MATERIAL SHOWN START
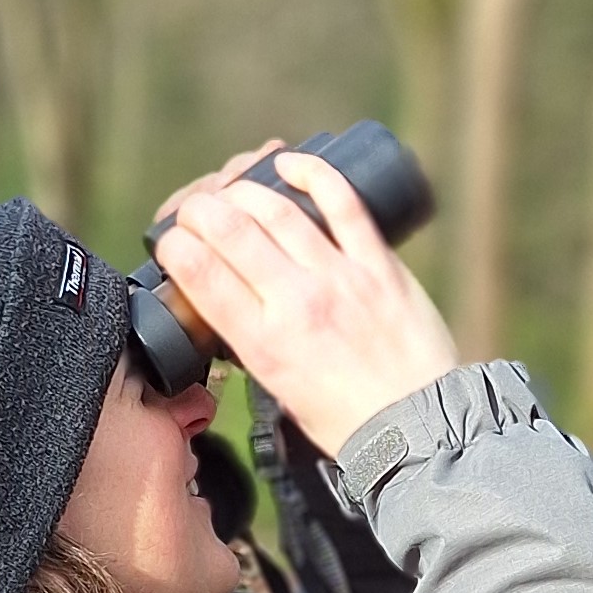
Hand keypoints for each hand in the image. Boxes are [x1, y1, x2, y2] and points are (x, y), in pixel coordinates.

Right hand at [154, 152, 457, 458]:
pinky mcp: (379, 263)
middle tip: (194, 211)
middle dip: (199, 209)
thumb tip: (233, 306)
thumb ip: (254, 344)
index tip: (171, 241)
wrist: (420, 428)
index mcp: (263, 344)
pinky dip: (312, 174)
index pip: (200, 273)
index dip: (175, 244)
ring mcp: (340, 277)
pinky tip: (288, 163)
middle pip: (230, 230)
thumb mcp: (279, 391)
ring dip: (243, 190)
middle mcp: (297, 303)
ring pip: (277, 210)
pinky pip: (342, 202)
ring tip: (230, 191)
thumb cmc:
MATERIAL SHOWN END
YOUR INSTRUCTIONS: In the records above, how many lines include the string "index"? Answer with only the number.

SOLUTION FOR THIS EXERCISE: 4